Training is currently in beta. To unlock, please request access.

Once you have submitted training jobs, Baseten provides tools to manage your TrainingProjects and individual TrainingJobs. You can use the CLI or the API to manage your jobs.

TrainingProject management

  • Listing Projects: To view all your training projects:

    truss train view
    

    This command will list all TrainingProjects you have access to, typically showing their names and IDs. Additionally, this command will show all active jobs.

  • Viewing Jobs within a Project: To see all jobs associated with a specific project, use its project-id (obtained when creating the project or from truss train view):

    truss train view --project-id <your_project_id>
    

TrainingJob management

After submitting a job with truss train push config.py, you receive a project_id and job_id.

  • Listing Jobs: As shown above, you can list all jobs within a project using:

    truss train view --project-id <your_project_id>
    

    This will typically show job IDs, statuses, creation times, etc.

  • Checking Status and Retrieving Logs: To view the logs for a specific job, you can tail them in real-time or fetch existing logs.
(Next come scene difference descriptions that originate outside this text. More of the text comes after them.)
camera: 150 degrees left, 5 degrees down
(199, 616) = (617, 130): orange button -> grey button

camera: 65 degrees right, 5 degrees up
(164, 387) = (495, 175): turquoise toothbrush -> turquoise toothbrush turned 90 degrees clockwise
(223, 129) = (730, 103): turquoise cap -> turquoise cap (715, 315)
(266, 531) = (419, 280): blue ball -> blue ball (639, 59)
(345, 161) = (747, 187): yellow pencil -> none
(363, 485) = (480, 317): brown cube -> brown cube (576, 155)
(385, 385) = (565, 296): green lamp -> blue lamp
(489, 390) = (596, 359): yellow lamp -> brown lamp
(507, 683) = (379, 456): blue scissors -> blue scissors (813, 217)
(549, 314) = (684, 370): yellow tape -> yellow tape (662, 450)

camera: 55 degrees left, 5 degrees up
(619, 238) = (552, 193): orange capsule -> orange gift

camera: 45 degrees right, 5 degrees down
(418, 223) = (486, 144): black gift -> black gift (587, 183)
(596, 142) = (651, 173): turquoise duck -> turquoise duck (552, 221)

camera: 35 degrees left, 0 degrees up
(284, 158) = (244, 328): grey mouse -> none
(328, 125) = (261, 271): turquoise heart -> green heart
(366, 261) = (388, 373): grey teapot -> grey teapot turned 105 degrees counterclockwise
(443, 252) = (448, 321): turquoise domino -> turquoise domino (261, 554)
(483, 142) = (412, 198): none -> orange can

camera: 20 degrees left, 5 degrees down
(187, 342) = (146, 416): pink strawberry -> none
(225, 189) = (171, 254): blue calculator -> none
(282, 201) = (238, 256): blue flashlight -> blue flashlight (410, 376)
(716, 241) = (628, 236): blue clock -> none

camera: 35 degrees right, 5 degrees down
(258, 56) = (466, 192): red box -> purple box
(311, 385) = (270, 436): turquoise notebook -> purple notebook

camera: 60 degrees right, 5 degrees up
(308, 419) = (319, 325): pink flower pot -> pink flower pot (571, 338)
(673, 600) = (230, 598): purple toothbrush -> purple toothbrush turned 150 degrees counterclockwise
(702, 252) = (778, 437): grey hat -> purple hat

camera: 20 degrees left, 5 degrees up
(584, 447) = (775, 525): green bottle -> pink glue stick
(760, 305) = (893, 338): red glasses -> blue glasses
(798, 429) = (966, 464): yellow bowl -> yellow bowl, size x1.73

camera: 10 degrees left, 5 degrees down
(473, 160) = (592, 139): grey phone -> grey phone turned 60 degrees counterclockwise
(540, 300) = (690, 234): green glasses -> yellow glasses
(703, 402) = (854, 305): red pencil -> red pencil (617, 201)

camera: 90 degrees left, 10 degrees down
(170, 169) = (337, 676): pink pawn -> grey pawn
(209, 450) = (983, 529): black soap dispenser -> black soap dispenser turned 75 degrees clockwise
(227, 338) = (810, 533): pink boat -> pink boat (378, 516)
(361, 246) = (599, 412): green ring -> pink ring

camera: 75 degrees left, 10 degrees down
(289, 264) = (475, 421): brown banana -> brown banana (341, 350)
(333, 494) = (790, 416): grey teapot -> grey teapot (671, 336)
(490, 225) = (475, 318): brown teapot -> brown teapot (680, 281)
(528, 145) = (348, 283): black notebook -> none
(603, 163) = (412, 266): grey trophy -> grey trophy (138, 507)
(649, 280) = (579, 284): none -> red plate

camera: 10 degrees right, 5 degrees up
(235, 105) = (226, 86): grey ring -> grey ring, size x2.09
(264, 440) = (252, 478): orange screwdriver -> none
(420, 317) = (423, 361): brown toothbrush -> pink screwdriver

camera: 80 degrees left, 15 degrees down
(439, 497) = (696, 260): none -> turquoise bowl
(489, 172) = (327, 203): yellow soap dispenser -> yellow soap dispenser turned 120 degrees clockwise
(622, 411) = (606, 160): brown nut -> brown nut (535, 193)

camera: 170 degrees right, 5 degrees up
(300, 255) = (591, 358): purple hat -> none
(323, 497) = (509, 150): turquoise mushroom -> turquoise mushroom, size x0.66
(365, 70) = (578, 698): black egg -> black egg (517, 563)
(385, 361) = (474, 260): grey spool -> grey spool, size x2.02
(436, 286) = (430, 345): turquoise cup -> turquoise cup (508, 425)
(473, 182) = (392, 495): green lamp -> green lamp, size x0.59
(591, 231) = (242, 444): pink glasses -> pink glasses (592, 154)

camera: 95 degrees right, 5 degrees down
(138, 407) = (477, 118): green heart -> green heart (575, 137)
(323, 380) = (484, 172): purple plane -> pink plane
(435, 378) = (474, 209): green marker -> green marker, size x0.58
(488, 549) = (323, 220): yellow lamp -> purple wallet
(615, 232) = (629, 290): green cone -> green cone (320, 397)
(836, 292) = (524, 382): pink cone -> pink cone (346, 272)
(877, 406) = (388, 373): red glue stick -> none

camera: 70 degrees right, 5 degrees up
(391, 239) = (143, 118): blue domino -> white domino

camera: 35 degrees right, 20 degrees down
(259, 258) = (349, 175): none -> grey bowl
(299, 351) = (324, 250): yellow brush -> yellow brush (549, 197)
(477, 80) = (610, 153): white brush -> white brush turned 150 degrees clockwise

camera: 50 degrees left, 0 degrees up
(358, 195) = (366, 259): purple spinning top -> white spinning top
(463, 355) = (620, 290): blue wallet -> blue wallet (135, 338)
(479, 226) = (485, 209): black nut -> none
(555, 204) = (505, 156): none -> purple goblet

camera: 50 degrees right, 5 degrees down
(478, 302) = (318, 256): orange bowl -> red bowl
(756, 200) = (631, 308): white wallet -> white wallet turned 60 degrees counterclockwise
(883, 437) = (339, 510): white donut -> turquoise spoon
    • To view logs for the most recently submitted job in the current context (e.g., if you just pushed a job from your current terminal directory):
      truss train logs --tail
      
    • To view logs for a specific job using its job-id:
      truss train logs --job-id <your_job_id> [--tail]
      
      Add --tail to follow the logs live.
  • Understanding Job Statuses: The truss train view and truss train logs commands will help you track which status a job is in. For more on the job lifecycle, see the Lifecycle page.

  • Stopping a TrainingJob: If you need to stop a running job, use the stop command with the job’s project ID and job ID:

    truss train stop --job-id <your_job_id>
    truss train stop --all # Stops all active jobs; Will prompt the user for confirmation.
    

    This will transition the job to the TRAINING_JOB_STOPPED state.

  • Understanding Job Outputs & Checkpoints:

    • The primary outputs of a successful TrainingJob are model checkpoints (if checkpointing is enabled and configured).
    • These checkpoints are stored by Baseten. Refer to the Checkpointing section in Core Concepts for how CheckpointingConfig works.
    • When you are ready to deploy a model, you will specify which checkpoints to use. The model_name you assign during deployment (via DeployCheckpointsConfig) becomes the identifier for this trained model version derived from your specific job’s checkpoints.
    • You can see the available checkpoints for a job via the Training API.